Sólo que Matthew Cowart no sabía cómo.
10
UN ACUERDO CAMINO AL INFIERNO
Cowart no pudo regresar a la prisión hasta la mañana del séptimo día. La investigación del asesinato lo había atrapado en el tiempo.
Él y el cartero habían esperado en silencio, sentados en los peldaños de la entrada, a que llegara el coche patrulla.
– Esto es increíble -había dicho el cartero-. ¡Maldita sea!, quería aprovechar la marea de la tarde para pescar algún pargo para cenar. -Sacudió la cabeza.
Al cabo de un rato, oyeron que un coche patrulla se acercaba por Tarpon Drive; cuando levantaron la mirada vieron que lo ocupaba un único agente. Aparcó enfrente y se apeó despacio.
– ¿Quién de los dos ha llamado? -preguntó. Era un hombre joven, con músculos de culturista y gafas de espejo.
– Yo -respondió el cartero-. Pero él es quien entró y los encontró.
– ¿Y quién es usted?
– Soy periodista del Miami Journal -contestó Cowart lánguidamente.
– Ajá. ¿Y qué tenemos aquí?
– Dos muertos. Asesinados.
– ¿Y cómo lo sabe?
– Compruébelo usted mismo.
– No se muevan de aquí. -El agente pasó entre los dos.
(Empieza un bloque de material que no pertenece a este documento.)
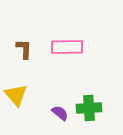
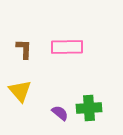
yellow triangle: moved 4 px right, 4 px up
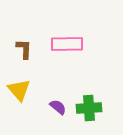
pink rectangle: moved 3 px up
yellow triangle: moved 1 px left, 1 px up
purple semicircle: moved 2 px left, 6 px up
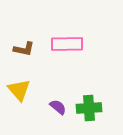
brown L-shape: rotated 100 degrees clockwise
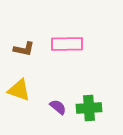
yellow triangle: rotated 30 degrees counterclockwise
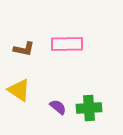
yellow triangle: rotated 15 degrees clockwise
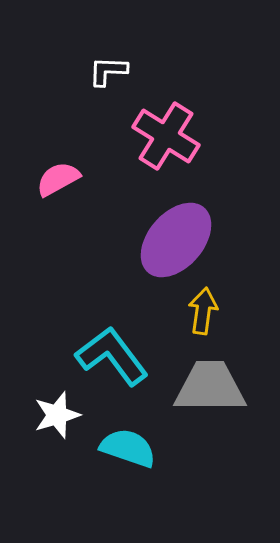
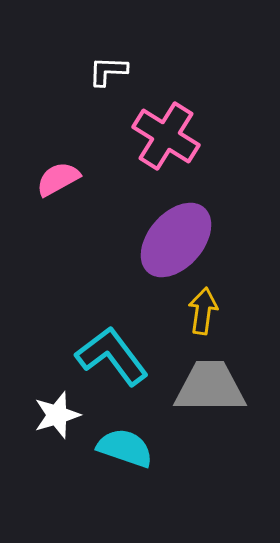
cyan semicircle: moved 3 px left
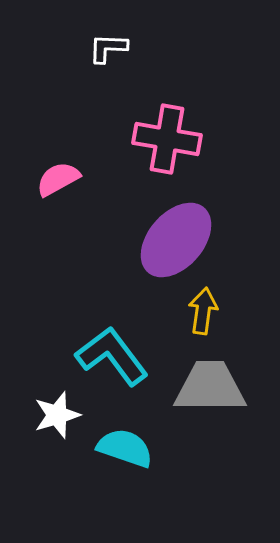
white L-shape: moved 23 px up
pink cross: moved 1 px right, 3 px down; rotated 22 degrees counterclockwise
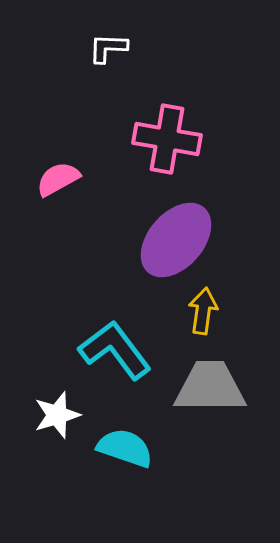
cyan L-shape: moved 3 px right, 6 px up
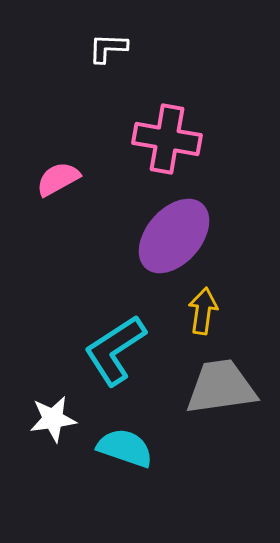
purple ellipse: moved 2 px left, 4 px up
cyan L-shape: rotated 86 degrees counterclockwise
gray trapezoid: moved 11 px right; rotated 8 degrees counterclockwise
white star: moved 4 px left, 4 px down; rotated 9 degrees clockwise
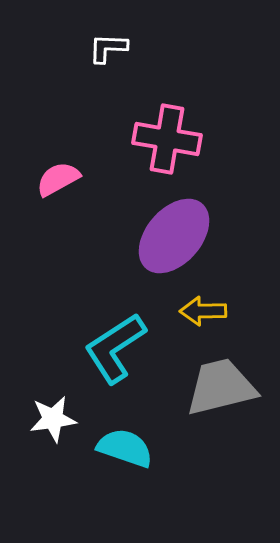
yellow arrow: rotated 99 degrees counterclockwise
cyan L-shape: moved 2 px up
gray trapezoid: rotated 6 degrees counterclockwise
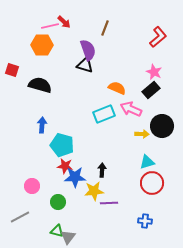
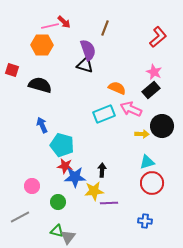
blue arrow: rotated 28 degrees counterclockwise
– ¿Adónde cree que vamos a ir? -repuso el cartero en voz baja-. ¡Joder! Pero si he pasado por esto muchas más veces que él. ¡Eh, agente! -gritó al policía-. Parece salido de una puta película. No toque nada.
– Lo sé -replicó el joven agente.
Cowart y el cartero observaron cómo entraba en la casa.
– Creo que se va a llevar la impresión más espantosa de su corta carrera -comentó Cowart.
El cartero sonrió.
– Seguramente piensa que su trabajo es sólo cazar coches que rebasen el límite de velocidad de camino a cayo Vizcaíno.
En ese momento oyeron los juramentos del policía.
– ¡Puta mierda! ¡Joder! -La exclamación subió repentinamente de tono, como una gaviota sorprendida que surca el cielo.
Hubo una pausa y acto seguido el agente salió de la casa a trompicones. Cruzó el patio delantero, dejando atrás a Cowart y al cartero, y vomitó.
– Vaya -dijo en voz baja el cartero. Se ajustó la coleta y sonrió.
– El hedor es insoportable -dijo Cowart, viendo al policía boquear agitadamente.
Al cabo, el agente se enderezó pálido como la cera. Cowart le dio un pañuelo y el policía se enjugó la cara.
– Pero ¿quién demonios…?
– ¿Quién? Son los padres adoptivos de Blair Sullivan -respondió Cowart-. ¿Por qué? Eso ya es otra cuestión.
– No puede haberlo hecho Sullivan -dijo el cartero-. ¿No se supone que lo van a electrocutar?
– Así es.
– Dios. Pero ¿cómo ha llegado usted hasta aquí?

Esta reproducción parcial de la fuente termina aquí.